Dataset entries

--- START ---

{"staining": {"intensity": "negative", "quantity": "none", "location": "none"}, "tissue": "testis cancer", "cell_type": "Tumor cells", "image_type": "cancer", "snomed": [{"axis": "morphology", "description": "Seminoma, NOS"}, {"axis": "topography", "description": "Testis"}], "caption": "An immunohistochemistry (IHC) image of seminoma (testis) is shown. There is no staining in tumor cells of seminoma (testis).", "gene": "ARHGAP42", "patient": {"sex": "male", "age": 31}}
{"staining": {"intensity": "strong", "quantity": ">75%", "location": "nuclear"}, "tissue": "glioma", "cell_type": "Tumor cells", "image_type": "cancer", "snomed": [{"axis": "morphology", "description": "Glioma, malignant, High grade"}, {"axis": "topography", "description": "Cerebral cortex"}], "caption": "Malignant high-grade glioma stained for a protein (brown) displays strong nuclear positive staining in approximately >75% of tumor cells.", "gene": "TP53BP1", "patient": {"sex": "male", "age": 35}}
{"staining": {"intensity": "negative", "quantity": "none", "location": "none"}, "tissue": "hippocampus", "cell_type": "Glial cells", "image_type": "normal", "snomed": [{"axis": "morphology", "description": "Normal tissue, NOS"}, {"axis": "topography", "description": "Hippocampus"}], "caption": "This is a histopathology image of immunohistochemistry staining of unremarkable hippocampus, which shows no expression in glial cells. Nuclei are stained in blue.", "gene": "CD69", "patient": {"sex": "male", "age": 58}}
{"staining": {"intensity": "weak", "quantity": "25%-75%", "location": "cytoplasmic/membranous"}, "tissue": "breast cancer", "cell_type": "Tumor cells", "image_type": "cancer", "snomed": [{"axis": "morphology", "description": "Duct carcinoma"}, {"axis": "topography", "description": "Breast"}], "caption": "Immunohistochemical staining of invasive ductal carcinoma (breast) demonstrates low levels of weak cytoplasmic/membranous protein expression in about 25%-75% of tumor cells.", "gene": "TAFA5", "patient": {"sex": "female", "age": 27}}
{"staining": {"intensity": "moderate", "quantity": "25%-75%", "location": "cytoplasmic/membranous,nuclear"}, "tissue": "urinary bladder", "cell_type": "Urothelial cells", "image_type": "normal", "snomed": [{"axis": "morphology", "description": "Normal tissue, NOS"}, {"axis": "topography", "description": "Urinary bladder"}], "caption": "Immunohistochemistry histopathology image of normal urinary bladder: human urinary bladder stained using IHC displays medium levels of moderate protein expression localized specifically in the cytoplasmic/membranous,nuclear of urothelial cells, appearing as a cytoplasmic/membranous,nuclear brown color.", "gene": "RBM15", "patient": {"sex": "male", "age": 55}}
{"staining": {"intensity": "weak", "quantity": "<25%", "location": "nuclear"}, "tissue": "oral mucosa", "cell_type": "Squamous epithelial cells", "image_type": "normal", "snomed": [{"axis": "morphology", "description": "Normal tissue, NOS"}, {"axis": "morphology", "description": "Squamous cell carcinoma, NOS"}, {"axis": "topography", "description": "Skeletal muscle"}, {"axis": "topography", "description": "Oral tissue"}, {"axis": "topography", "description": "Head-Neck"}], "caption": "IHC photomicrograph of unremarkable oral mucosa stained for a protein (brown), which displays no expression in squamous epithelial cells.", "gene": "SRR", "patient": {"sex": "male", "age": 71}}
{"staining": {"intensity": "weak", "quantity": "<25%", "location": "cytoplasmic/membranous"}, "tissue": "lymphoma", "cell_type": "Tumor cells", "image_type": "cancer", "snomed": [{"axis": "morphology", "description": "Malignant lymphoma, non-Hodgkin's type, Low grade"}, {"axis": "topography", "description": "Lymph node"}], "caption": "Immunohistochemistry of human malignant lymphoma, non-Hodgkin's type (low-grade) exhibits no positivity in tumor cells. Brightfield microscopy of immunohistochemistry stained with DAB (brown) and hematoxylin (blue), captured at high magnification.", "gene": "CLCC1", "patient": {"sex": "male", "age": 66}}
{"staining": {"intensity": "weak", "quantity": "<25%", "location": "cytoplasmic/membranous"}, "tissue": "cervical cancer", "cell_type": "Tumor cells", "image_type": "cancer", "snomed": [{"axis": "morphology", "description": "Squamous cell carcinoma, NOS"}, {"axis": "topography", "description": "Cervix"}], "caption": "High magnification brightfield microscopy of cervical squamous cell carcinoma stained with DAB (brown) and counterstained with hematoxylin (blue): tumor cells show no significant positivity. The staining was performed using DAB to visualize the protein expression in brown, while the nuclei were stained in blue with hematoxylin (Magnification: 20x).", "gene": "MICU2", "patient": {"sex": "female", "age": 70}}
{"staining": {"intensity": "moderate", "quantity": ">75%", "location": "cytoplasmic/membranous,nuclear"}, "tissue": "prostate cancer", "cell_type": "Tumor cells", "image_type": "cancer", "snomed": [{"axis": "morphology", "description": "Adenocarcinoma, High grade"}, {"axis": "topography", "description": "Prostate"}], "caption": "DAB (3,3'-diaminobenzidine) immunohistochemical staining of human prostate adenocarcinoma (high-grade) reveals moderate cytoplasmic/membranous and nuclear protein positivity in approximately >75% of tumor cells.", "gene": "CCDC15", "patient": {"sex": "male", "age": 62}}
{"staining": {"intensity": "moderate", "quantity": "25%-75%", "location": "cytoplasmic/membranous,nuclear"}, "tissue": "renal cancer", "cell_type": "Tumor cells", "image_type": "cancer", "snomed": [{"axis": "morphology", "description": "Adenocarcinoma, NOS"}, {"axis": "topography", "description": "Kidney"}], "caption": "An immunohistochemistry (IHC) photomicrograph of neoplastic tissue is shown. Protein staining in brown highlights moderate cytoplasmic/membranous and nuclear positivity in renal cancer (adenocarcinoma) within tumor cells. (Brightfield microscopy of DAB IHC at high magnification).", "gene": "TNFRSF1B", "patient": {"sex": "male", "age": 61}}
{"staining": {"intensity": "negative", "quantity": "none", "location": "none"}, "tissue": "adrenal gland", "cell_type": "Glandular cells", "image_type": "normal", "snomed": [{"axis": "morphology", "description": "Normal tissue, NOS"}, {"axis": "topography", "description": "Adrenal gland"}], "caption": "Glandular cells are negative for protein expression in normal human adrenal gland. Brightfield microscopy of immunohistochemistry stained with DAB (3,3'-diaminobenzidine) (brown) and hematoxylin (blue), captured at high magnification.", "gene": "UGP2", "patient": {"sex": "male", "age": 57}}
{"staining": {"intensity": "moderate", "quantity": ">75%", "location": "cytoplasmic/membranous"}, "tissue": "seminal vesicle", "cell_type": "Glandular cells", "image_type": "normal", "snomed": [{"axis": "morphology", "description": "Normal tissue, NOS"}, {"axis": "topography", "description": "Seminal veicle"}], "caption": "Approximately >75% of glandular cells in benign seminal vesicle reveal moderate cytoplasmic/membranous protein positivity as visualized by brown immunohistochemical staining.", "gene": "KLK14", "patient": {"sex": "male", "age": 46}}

--- END ---

● **TASK PROMPT**:
Within the lines above, find those holding the word "Glandular" and copy them.

● **TASK RESULT**:
{"staining": {"intensity": "negative", "quantity": "none", "location": "none"}, "tissue": "adrenal gland", "cell_type": "Glandular cells", "image_type": "normal", "snomed": [{"axis": "morphology", "description": "Normal tissue, NOS"}, {"axis": "topography", "description": "Adrenal gland"}], "caption": "Glandular cells are negative for protein expression in normal human adrenal gland. Brightfield microscopy of immunohistochemistry stained with DAB (3,3'-diaminobenzidine) (brown) and hematoxylin (blue), captured at high magnification.", "gene": "UGP2", "patient": {"sex": "male", "age": 57}}
{"staining": {"intensity": "moderate", "quantity": ">75%", "location": "cytoplasmic/membranous"}, "tissue": "seminal vesicle", "cell_type": "Glandular cells", "image_type": "normal", "snomed": [{"axis": "morphology", "description": "Normal tissue, NOS"}, {"axis": "topography", "description": "Seminal veicle"}], "caption": "Approximately >75% of glandular cells in benign seminal vesicle reveal moderate cytoplasmic/membranous protein positivity as visualized by brown immunohistochemical staining.", "gene": "KLK14", "patient": {"sex": "male", "age": 46}}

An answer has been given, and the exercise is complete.